------ Extracted information ------

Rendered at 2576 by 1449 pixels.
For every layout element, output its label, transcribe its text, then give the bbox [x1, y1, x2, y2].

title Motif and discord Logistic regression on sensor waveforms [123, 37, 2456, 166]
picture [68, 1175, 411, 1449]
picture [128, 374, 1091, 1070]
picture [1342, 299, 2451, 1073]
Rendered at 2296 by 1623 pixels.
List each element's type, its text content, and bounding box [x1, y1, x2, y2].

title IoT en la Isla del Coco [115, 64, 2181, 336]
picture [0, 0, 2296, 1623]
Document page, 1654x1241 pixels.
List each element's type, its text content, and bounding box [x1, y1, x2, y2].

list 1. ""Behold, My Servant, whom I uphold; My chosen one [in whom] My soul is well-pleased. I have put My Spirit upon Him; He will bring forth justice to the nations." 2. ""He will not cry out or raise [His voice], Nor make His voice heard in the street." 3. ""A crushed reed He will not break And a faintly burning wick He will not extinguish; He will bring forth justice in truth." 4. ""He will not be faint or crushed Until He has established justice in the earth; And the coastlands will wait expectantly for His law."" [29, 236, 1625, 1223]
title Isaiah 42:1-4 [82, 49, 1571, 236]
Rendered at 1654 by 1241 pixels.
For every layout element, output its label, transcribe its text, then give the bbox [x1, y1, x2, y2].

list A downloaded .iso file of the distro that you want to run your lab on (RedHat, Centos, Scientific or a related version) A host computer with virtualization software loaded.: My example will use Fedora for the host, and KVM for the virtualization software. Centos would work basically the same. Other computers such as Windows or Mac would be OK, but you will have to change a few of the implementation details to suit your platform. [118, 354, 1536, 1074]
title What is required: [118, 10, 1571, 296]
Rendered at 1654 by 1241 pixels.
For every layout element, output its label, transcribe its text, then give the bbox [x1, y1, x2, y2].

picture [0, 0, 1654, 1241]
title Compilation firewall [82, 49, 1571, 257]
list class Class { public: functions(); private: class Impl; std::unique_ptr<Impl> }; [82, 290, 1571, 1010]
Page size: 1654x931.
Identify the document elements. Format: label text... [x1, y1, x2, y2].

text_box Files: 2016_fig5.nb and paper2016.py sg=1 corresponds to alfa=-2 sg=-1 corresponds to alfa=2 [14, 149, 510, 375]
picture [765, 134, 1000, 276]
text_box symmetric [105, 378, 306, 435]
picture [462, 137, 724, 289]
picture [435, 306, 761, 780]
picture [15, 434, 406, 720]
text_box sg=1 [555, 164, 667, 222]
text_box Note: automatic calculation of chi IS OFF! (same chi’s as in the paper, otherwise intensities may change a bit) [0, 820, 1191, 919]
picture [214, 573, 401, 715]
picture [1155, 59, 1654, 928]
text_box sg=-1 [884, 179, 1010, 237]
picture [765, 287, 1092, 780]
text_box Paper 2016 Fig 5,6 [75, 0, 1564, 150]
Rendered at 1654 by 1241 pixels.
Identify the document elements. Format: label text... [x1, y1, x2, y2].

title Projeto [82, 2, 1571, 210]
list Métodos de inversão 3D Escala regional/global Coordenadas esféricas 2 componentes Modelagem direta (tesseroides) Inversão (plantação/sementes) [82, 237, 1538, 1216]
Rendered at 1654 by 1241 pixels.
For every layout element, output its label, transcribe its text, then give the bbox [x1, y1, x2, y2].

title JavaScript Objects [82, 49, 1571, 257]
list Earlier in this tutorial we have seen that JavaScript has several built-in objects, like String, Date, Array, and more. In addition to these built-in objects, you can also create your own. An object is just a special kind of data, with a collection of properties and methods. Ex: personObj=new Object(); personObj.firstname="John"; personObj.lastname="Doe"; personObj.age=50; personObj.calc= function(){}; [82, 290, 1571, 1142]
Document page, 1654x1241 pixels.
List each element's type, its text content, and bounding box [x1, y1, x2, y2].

------

**Aim**
Copy the rows above word for word, starting with the line that contains "Rendered at 2296 by 1623 pixels." and ending with the line that contains "title Isaiah 42:1-4 [82, 49, 1571, 236]", with both of those lines included.

**Output for this exercise**
Rendered at 2296 by 1623 pixels.
List each element's type, its text content, and bounding box [x1, y1, x2, y2].

title IoT en la Isla del Coco [115, 64, 2181, 336]
picture [0, 0, 2296, 1623]
Document page, 1654x1241 pixels.
List each element's type, its text content, and bounding box [x1, y1, x2, y2].

list 1. ""Behold, My Servant, whom I uphold; My chosen one [in whom] My soul is well-pleased. I have put My Spirit upon Him; He will bring forth justice to the nations." 2. ""He will not cry out or raise [His voice], Nor make His voice heard in the street." 3. ""A crushed reed He will not break And a faintly burning wick He will not extinguish; He will bring forth justice in truth." 4. ""He will not be faint or crushed Until He has established justice in the earth; And the coastlands will wait expectantly for His law."" [29, 236, 1625, 1223]
title Isaiah 42:1-4 [82, 49, 1571, 236]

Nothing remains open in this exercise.